WHIP trades off some features for simplicity, such as mid-stream adjustments.

For example, it does not support renegotiating the session after initial setup. Once the stream is published, you cannot add new tracks or change codecs via WHIP. This can be a limitation compared to WebRTC signaling, which can renegotiate features on the fly.

Early Adoption and Ecosystem

WHIP is in early adoption, and many major platforms do not support it as an ingestion option. This means broadcasters often still rely on RTMP as WHIP gains traction. Also, developers may encounter limited community support.

WHIP Protocol Use Cases

It has several use cases, including:

RTMP Alternative

RTMP was originally designed for Flash and shows its age with limited codec support and a lack of native encryption. Many streaming platforms view WHIP as a more modern replacement with greater longevity, offering additional advantages like ultra-low latency and the elimination of ingest-side transcoding.

Live Production Feeds

WHIP is suitable for remote contribution feeds, such as sports and news. Software or hardware encoders in the field can use WHIP for live ingestion to send camera feeds over the internet with minimal latency. This lets studio producers switch feeds or interact with on-site crew without the usual satellite uplink delay.

In-Browser Livestreaming

Browsers natively support WebRTC, so you can build apps that publish directly to a WHIP endpoint using standard APIs and a simple HTTP POST for signaling. It works without plugins or custom signaling services.

Unified Streaming Architecture

WHIP is often used alongside WebRTC-HTTP Egress Protocol (WHEP) to enable a real-time, end-to-end WebRTC streaming pipeline.
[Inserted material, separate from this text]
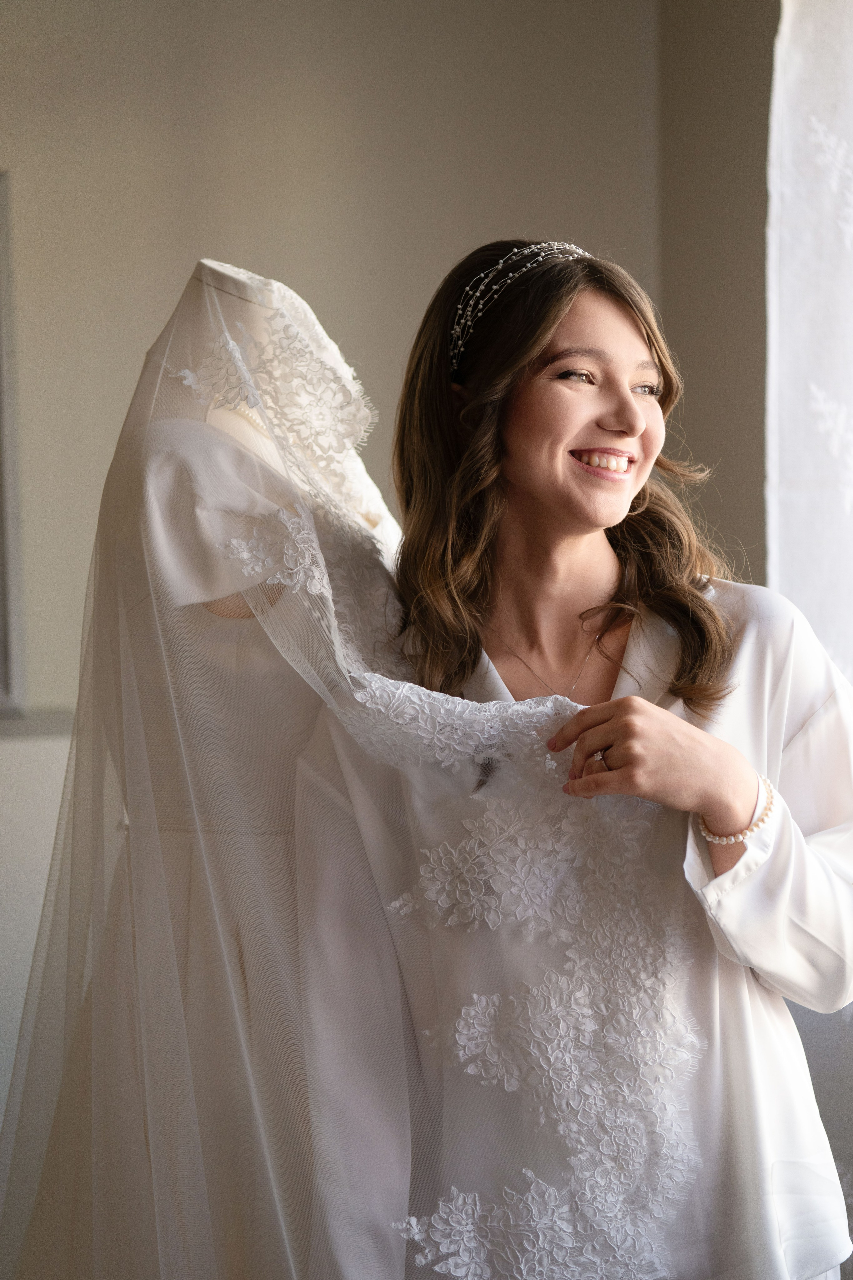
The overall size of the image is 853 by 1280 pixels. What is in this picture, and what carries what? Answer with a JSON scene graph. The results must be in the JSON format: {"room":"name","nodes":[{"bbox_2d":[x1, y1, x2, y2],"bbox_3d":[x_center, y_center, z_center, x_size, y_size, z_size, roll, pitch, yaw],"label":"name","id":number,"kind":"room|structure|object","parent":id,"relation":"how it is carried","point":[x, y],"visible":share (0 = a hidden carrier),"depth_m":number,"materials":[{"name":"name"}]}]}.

In this case, a livestream is ingested via WHIP and delivered to viewers via WebRTC, rather than HLS.

This architecture is particularly useful for large-scale interactive webinars or online classrooms where you want minimal delay while serving large, global audiences.

Some platforms, such as Millicast and Dolby.io, support this model, effectively creating real-time CDNs.

OBS and Broadcast Software Integration

OBS Studio has built-in WHIP support that enables creators to publish sub-second, secure streams to compatible platforms using a simple server URL and bearer token.

If your users prefer the command line, FFmpeg or GStreamer can publish to the same endpoint with a similar URL-and-token setup.

Frequently Asked Questions

What’s WHIP Stream?

A WHIP stream is a live audio or video contribution feed published to a platform using the WHIP protocol. This is the upstream part of the workflow and not the video in the viewer playback.

What Does WHIP Stand For?

It stands for the WebRTC-HTTP Ingestion Protocol, an IETF standard that defines a simple HTTP handshake. The handshake involves a POST request for an SDP offer and an answer in response, so encoders can publish live audio/video over WebRTC without custom signaling.

What Is WHIP and WHEP?

WHIP is for ingest, while WHEP handles egress with similarly minimal signaling, enabling player clients to receive the stream over WebRTC.

What Is WHIP in Software?

In software, WHIP is a protocol that defines the roles of a client and a server. The WHIP client is a feature within broadcasting software like OBS Studio, a hardware encoder, or a custom web application that sends a media stream. A WHIP endpoint is a specific URL on a media server designed to accept that stream.

What Is the WebRTC Protocol Used For?

WebRTC is used for real-time video, audio, and data delivery with sub-second latency. It's used in interactive livestreams and device control. It's built into modern browsers, adapts to changing network conditions, and traverses NATs with ICE.